İlk komutanım

Heval Mizgîn benim için sadece bir komutan değildi. Aynı zamanda bir arkadaş, bir öğretmen, bir anneydi. Disipliniyle eğitti, şefkatiyle büyüttü. Sesi ve çığlığı dağlarda ve ovalarda yankılanmaya devam ediyor.

Mücadele yolculuğuna adım attığımda anlam arayışı olan ve sorumluluk taşıyan bir gençtim. İlk komutanım Heval Mizgîn'di. O dönem Mêrdîn Eyaleti Komutanı’ydı ve Şîlan kod adını kullanıyordu. Önderlik sahasından yeni gelmişti alana. Bilgisi, disiplini ve duruşuyla biz gençlerin yüreğine dokunuyordu. Onunla tanışmam benim için bir bilinçlenme, uyanış ve büyüme süreciydi.

Ayrıldığım gün annem bana şunu söyledi: “Git, katıl demiyorum ama gidersen de bir daha bu eve gelme.”

Bu sözün anlamını uzun süre anlayamadım. Aylarca düşündüm, birçok arkadaşa sordum ama kimse yanıtlayamadı. Ta ki bir gün Heval Mizgîn bana dönüp, “Annenin ne demek istediğini biliyor musun?” diye sorana kadar.

Bilmiyordum. O ise sakin ama kararlı bir sesle şöyle dedi: “Yadê sana ‘eğer bu yola giriyorsan ihanet etme, onurlu ol!” Bu sözler yüreğimde yer etti. O günden sonra mücadeleye olan bağlılığım sadece ideolojik değil, aynı zamanda vicdani ve duygusal bir sorumluluğa dönüştü.

Heval Mizgîn benim için sadece bir komutan değildi. Aynı zamanda bir arkadaş, bir öğretmen, bir anneydi. Disipliniyle eğitti, şefkatiyle büyüttü. Eğer bugün ayaktaysam, binlerce Mizgîn’in, Gulçiya’nın, Egîd’in, Mazlum’un sayesinde ayaktayım. Onlar bize sadece mücadeleyi değil, onurlu bir yaşamı miras bıraktı.

***

Tarih yalnızca zaferleri değil, ezgileri de yazar. Kimi zaman bir şairin dizelerinde yankılanır halkların acısı, kimi zaman bir şarkıcının sesinde hayat bulur umut. Hozan Mizgîn de işte böyle bir sesti. Yalnızca bir sanatçı değil, aynı zamanda bir direnişin, bir halkın sesi, yüreği ve öncüsüydü.

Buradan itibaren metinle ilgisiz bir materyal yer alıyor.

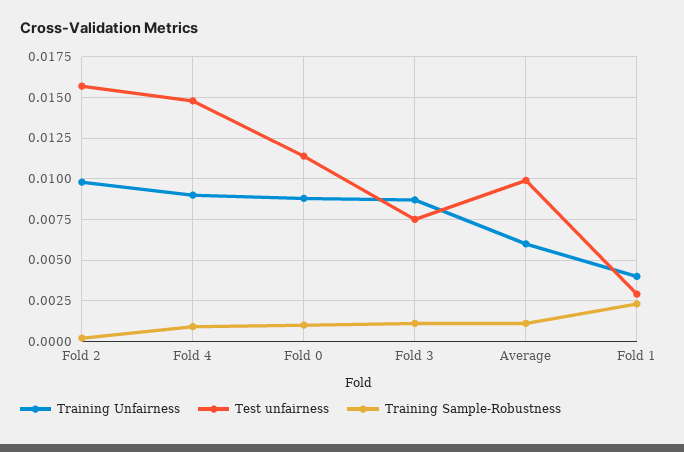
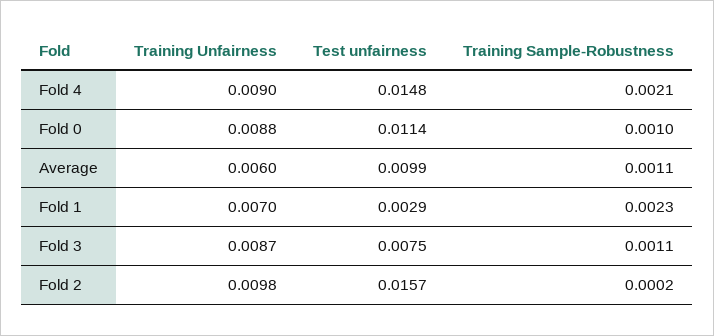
Training Sample-Robustness, Fold 4: 0.001 -> 0.0021
Training Unfairness, Fold 1: 0.004 -> 0.007

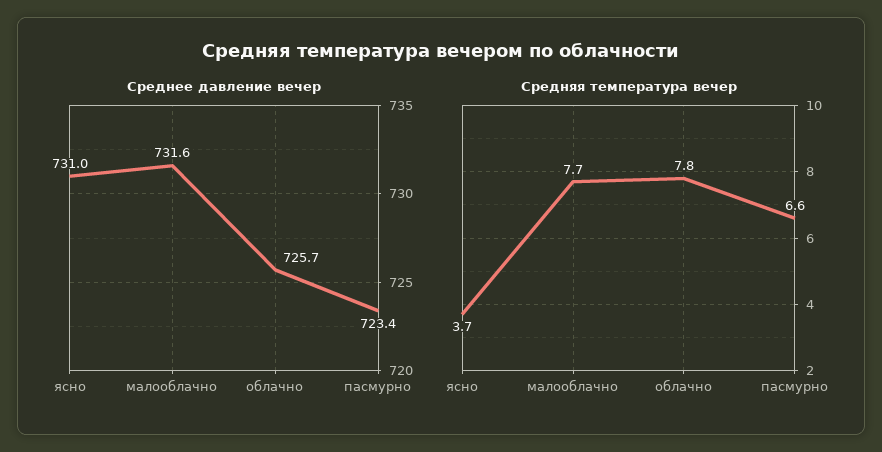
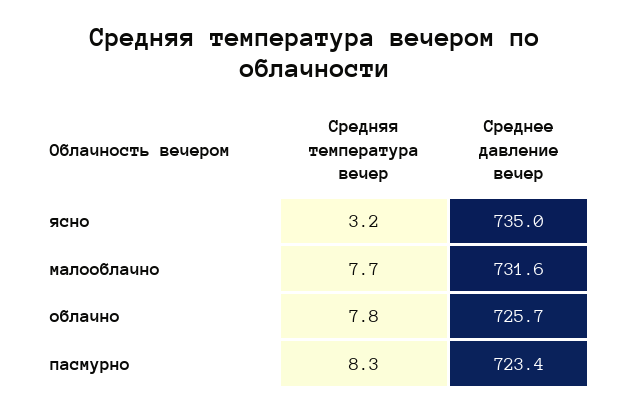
Среднее давление вечер, ясно: 731 -> 735
Средняя температура вечер, ясно: 3.7 -> 3.2
Средняя температура вечер, пасмурно: 6.6 -> 8.3

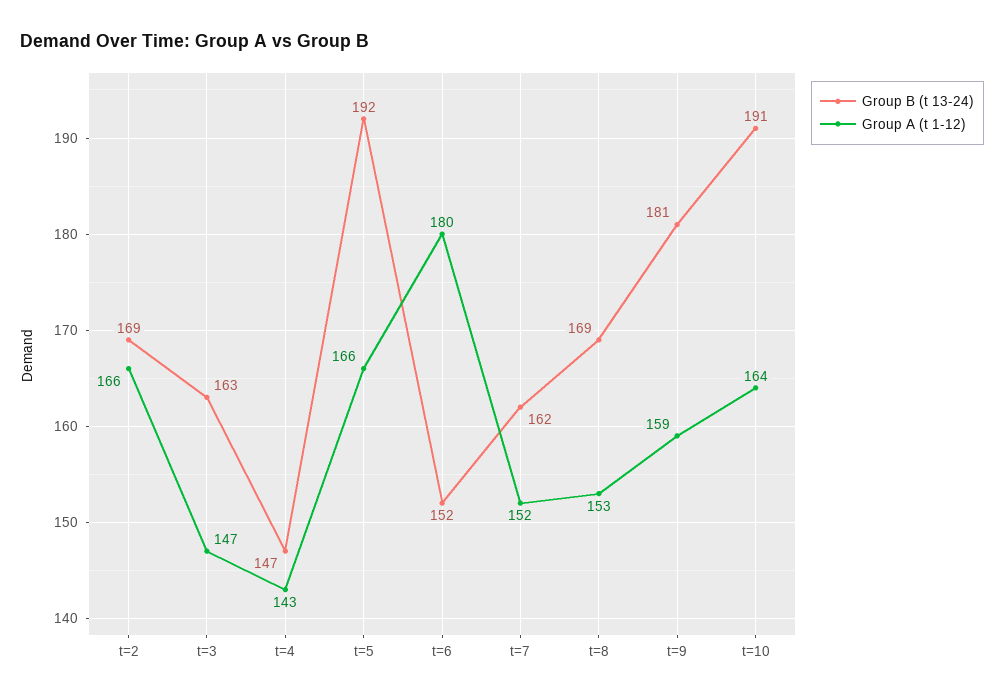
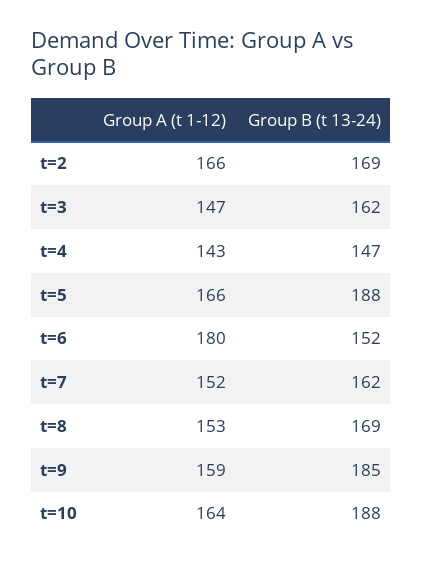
Group B (t 13-24), t=3: 163 -> 162
Group B (t 13-24), t=5: 192 -> 188
Group B (t 13-24), t=9: 181 -> 185
Group B (t 13-24), t=10: 191 -> 188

11 Mayıs 1992’de, özgürlük mücadelesinin en çetin yollarında bir yıldız daha toprağa düştü. Hozan Mizgîn, yalnızca söylediği türkülerle değil, verdiği mücadeleyle de bir halkın belleğinde ölümsüzleşti. Sesi, sınır tanımadan yankılandı; zindanlarda, dağlarda, meydanlarda...

Onun türkülerinde sadece hüzün yoktu, umut da vardı. Haykırış vardı, direnç vardı. Çünkü o, türküleri bir mikrofonun başında değil, direnişin tam ortasında, halkının acısıyla yoğrulmuş bir bilinçle söylüyordu. Her ezgisi bir çağrıydı; zulme karşı başkaldırıya, teslimiyete karşı direnişe...

O, bir kadındı aynı zamanda. Bir Kürt kadını… Sesin bastırılmaya çalışıldığı, kimliğin yok sayıldığı bir çağda hem kadın hem sanatçı hem de özgürlük savaşçısı ve bir komutan olmanın bedelini bilerek girdi yola. Ama o bedel, halkının yüreğine kazınan sonsuz bir sevgiye dönüştü.

Bugün onu şehadetinin yıl dönümünde bir kez daha anıyoruz. Sesi hâlâ aramızda, adı hâlâ mücadeleyle anılıyor. Ve onun gibi nice yoldaş, bugün de özgür bir yarın için aynı inançla yürümeye devam ediyor.

Bir çağlayan gibiydi sesi, dağ gibiydi yüreği... Ve biz onun türkülerini unutmayanlar olarak, bu sesin hiç susmaması için mücadele etmeye devam edeceğiz.

Hozan Mizgîn’i ve tüm özgürlük şehitlerini saygı, sevgi, özlemle anıyorum.